-------- EXERCISE INPUT

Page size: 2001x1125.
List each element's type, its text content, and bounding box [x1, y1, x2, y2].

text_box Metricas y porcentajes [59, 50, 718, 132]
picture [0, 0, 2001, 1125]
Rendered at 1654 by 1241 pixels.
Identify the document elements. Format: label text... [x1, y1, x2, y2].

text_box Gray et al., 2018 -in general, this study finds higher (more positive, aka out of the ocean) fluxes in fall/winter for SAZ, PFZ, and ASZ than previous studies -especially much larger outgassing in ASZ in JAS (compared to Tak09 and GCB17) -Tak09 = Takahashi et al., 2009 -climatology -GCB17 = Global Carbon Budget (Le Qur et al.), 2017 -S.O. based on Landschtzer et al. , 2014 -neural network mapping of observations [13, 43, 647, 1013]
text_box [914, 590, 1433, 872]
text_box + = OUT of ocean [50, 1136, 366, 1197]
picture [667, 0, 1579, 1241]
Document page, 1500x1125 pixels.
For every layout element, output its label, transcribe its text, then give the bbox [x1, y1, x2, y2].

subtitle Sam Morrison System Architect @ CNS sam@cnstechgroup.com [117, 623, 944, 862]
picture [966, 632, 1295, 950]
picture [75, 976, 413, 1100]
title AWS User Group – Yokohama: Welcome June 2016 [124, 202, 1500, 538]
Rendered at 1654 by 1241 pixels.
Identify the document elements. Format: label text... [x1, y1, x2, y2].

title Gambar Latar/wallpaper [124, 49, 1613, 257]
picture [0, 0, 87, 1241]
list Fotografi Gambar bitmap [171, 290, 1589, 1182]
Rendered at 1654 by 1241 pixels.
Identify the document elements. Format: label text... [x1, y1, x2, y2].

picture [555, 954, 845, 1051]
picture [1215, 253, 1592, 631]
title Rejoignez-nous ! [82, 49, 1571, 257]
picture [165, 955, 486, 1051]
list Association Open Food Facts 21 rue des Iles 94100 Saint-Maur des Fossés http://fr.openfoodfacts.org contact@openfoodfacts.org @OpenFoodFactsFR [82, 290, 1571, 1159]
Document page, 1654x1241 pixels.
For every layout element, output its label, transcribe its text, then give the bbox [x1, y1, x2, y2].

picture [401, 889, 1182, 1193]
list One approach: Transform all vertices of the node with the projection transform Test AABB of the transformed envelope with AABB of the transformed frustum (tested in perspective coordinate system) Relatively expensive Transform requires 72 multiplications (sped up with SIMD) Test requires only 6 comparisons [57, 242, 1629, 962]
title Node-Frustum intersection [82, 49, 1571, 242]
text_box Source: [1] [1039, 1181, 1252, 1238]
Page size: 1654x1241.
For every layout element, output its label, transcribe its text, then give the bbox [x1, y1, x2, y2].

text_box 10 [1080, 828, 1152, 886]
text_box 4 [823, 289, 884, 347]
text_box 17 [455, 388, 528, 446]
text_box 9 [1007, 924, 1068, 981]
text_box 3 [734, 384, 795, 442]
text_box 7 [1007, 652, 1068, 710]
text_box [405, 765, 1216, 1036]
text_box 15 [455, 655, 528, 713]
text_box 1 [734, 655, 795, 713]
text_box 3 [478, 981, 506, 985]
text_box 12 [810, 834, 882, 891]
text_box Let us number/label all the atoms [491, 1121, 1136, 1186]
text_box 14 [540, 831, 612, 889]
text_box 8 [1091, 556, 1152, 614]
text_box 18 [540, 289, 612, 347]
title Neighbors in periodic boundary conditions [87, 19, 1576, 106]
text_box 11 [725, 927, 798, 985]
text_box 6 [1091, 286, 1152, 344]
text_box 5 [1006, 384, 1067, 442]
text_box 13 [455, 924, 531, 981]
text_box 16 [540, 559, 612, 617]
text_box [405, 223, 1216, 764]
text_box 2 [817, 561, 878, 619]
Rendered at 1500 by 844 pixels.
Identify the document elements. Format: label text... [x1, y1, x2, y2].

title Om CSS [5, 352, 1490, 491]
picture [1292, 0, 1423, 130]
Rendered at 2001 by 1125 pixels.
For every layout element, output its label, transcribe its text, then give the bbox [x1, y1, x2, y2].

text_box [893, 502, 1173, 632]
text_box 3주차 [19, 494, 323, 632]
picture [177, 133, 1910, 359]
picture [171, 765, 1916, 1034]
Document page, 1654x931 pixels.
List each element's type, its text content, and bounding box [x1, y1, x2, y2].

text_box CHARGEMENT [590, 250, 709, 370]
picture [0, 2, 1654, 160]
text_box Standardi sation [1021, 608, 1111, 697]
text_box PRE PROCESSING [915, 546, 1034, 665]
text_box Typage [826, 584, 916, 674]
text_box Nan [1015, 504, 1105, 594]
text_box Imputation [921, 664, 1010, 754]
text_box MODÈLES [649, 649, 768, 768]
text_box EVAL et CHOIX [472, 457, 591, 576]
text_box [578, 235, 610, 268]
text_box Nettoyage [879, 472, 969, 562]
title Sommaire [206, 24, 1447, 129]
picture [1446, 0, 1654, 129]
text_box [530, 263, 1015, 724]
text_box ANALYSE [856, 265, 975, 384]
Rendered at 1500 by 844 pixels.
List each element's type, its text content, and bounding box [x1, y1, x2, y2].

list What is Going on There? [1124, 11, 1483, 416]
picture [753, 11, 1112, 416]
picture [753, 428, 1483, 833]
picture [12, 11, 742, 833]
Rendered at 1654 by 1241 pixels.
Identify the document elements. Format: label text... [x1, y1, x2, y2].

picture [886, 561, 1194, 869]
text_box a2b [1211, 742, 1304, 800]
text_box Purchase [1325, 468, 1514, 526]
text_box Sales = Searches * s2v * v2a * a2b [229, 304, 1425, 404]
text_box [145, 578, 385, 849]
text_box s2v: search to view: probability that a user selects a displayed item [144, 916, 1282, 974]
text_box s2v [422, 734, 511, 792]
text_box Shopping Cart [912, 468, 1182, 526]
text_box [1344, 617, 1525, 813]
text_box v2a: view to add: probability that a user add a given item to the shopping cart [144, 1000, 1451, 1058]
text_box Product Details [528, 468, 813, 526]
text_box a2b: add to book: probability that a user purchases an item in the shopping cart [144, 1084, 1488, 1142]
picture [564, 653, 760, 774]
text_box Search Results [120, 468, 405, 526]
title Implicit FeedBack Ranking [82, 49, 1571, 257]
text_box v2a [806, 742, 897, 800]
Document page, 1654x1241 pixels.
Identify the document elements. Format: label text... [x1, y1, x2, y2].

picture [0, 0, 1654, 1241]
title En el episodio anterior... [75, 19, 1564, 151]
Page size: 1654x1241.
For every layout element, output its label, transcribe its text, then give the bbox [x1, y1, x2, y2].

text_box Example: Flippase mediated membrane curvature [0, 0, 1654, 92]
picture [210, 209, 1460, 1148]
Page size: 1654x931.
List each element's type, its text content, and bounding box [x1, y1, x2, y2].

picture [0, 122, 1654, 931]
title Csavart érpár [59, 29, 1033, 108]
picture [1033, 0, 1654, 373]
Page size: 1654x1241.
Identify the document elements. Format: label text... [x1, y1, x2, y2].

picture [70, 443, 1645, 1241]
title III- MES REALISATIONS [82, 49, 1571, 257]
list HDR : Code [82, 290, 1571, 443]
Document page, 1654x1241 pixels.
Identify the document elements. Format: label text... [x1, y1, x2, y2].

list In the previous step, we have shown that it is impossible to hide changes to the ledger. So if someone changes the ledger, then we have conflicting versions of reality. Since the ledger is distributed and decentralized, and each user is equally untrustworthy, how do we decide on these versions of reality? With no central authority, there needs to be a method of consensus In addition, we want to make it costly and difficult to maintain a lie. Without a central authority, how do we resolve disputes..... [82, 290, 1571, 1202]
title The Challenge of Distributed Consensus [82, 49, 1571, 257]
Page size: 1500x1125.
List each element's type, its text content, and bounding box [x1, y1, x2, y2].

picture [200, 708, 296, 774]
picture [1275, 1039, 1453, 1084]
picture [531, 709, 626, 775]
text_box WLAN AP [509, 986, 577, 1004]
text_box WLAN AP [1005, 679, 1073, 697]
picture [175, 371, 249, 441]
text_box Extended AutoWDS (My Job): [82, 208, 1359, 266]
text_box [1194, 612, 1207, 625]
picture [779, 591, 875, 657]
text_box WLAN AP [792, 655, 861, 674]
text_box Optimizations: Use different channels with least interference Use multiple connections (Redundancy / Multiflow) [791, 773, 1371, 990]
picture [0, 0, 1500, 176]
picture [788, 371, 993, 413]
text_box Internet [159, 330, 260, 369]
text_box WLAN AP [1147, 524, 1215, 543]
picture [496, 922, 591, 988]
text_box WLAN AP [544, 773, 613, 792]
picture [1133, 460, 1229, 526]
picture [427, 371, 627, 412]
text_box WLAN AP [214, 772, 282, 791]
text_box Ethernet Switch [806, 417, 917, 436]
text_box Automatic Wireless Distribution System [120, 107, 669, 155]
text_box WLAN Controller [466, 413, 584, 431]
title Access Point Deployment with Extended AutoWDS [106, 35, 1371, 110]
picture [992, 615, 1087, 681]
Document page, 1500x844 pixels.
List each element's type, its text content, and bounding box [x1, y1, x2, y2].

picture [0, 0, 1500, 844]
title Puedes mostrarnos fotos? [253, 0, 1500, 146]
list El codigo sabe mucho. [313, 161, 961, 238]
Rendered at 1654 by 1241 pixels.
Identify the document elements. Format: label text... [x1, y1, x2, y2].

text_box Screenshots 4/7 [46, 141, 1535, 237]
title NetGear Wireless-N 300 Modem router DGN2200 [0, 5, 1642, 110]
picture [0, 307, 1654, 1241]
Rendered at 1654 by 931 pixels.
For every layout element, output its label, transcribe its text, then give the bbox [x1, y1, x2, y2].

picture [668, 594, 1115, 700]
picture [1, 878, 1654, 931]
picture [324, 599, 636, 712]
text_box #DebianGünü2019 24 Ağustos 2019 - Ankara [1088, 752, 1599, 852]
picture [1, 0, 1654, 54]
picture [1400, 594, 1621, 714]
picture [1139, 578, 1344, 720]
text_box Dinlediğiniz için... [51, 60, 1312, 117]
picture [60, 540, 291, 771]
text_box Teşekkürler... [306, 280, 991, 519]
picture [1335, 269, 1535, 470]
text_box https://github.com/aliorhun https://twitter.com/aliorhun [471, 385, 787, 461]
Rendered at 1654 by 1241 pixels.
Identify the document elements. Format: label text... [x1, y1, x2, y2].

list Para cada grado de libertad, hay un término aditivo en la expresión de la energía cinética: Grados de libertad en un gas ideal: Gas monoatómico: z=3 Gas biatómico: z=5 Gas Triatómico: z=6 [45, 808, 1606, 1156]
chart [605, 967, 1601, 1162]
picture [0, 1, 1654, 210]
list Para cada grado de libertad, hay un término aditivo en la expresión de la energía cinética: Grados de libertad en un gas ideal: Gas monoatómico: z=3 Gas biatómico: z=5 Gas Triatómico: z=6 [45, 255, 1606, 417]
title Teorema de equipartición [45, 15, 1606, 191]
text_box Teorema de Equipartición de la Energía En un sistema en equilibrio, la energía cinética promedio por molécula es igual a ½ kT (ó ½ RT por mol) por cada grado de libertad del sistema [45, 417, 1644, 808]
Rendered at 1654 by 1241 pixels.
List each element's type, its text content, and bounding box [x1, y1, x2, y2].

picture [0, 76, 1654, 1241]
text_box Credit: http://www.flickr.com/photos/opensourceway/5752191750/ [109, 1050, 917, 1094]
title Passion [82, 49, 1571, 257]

----------------

From the start of the entries through the line holding "picture [0, 0, 2001, 1125]", inclusive, rewrite the lines with "bounding box" replaced by "enclosing rectangle" and nothing else changed.

Page size: 2001x1125.
List each element's type, its text content, and enclosing rectangle [x1, y1, x2, y2].

text_box Metricas y porcentajes [59, 50, 718, 132]
picture [0, 0, 2001, 1125]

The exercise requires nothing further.